The issue triggered a lively debate between EU commissioners, an EU source said, with France's Michel Barnier, in charge of financial services, Italy's Antonio Tajani (industry) and German Gunther Oettinger (energy) all expressing doubts.
De Gucht however said that an FTA with South Korea in October 2010 had helped EU automobile exports and urged member states not to link problems in that sector with FTAs when they discuss the issue, probably at a summit in October.
He added: "After one year of starting the negotiations, we will take stock on the progress Japan has made on dismantling the nontariff barriers as set out in the roadmap we have agreed together.

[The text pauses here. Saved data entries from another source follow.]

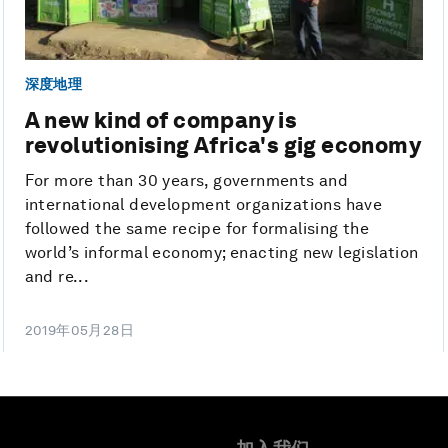
深度地理
A new kind of company is
revolutionising Africa's gig economy
For more than 30 years, governments and
international development organizations have
followed the same recipe for formalising the
world’s informal economy; enacting new legislation
and re...
2019年05月28日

"If the implementation has not been satisfactory, I will stop the negotiations," he said.
De Gucht added that he had also made it clear that Europe would not reduce tariffs before Japan delivered on regulatory barriers.
Struggling to boost growth and create jobs, the EU is looking to accelerate trade deals worldwide, in particular with emerging economies.
De Gucht said that should the EU conclude all the FTAs currently being negotiated, it would boost EU gross domestic product (GDP) by more than two percent, or 250 billion euros ($306 billion).
That would be the equivalent of economies the size of members such as Austria or Denmark.